WORK TO DO:
Output the data below as a Markdown table with the columns No. and Text, giving each non-blank line its own numbered row. Leave the pictures out.

GIVEN ENTRIES:
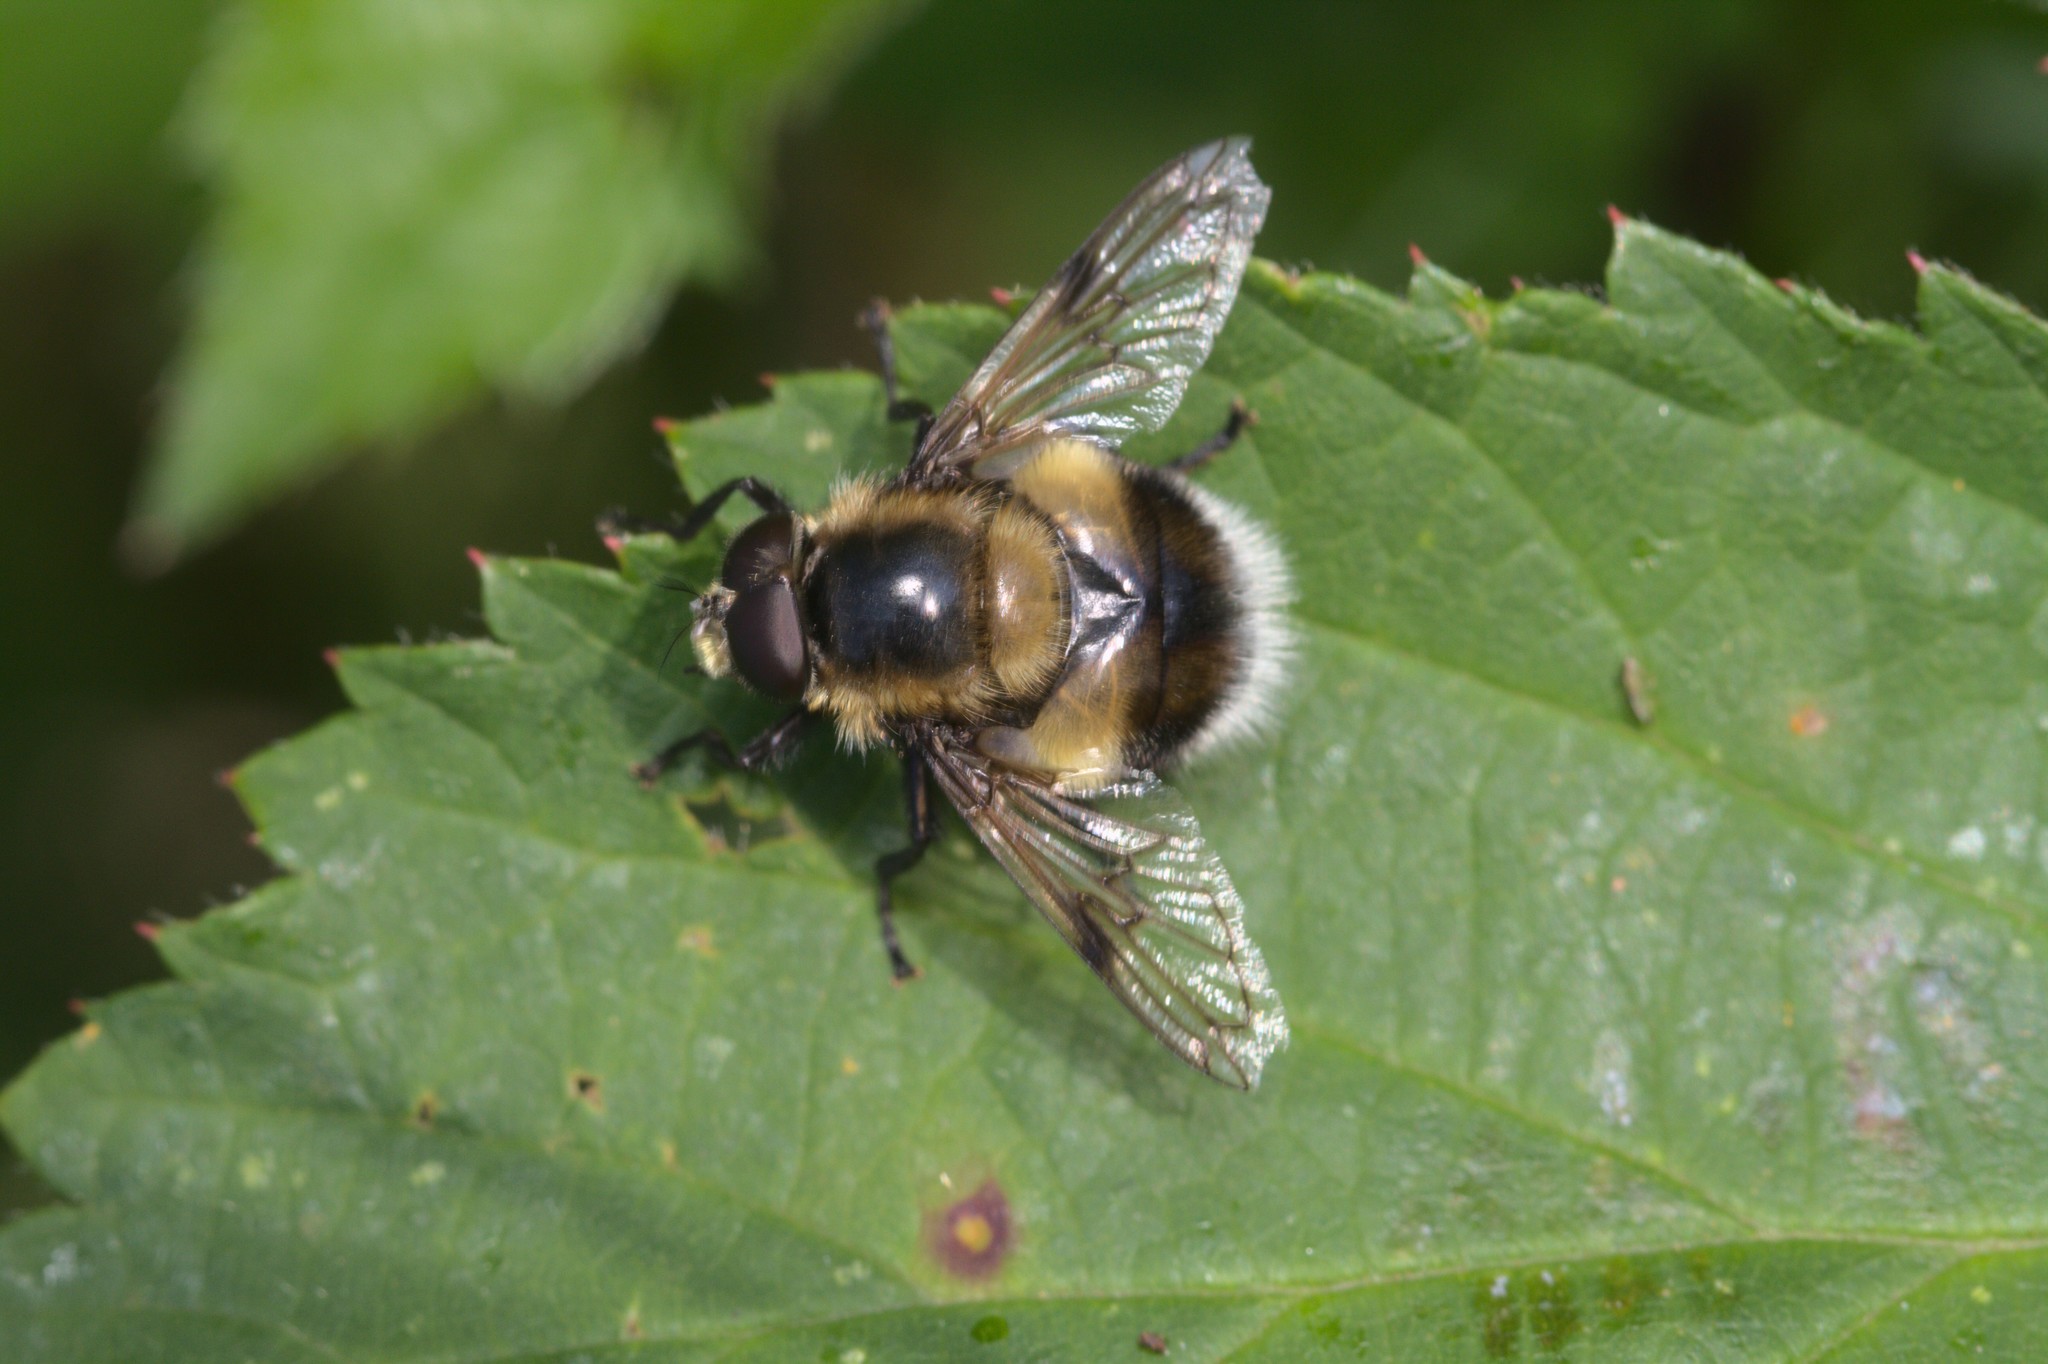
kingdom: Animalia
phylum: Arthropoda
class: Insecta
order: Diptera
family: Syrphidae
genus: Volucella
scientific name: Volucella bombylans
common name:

SOLVED PROBLEM:
| No. | Text |
|---|---|
| 1 | kingdom: Animalia |
| 2 | phylum: Arthropoda |
| 3 | class: Insecta |
| 4 | order: Diptera |
| 5 | family: Syrphidae |
| 6 | genus: Volucella |
| 7 | scientific name: Volucella bombylans |
| 8 | common name: |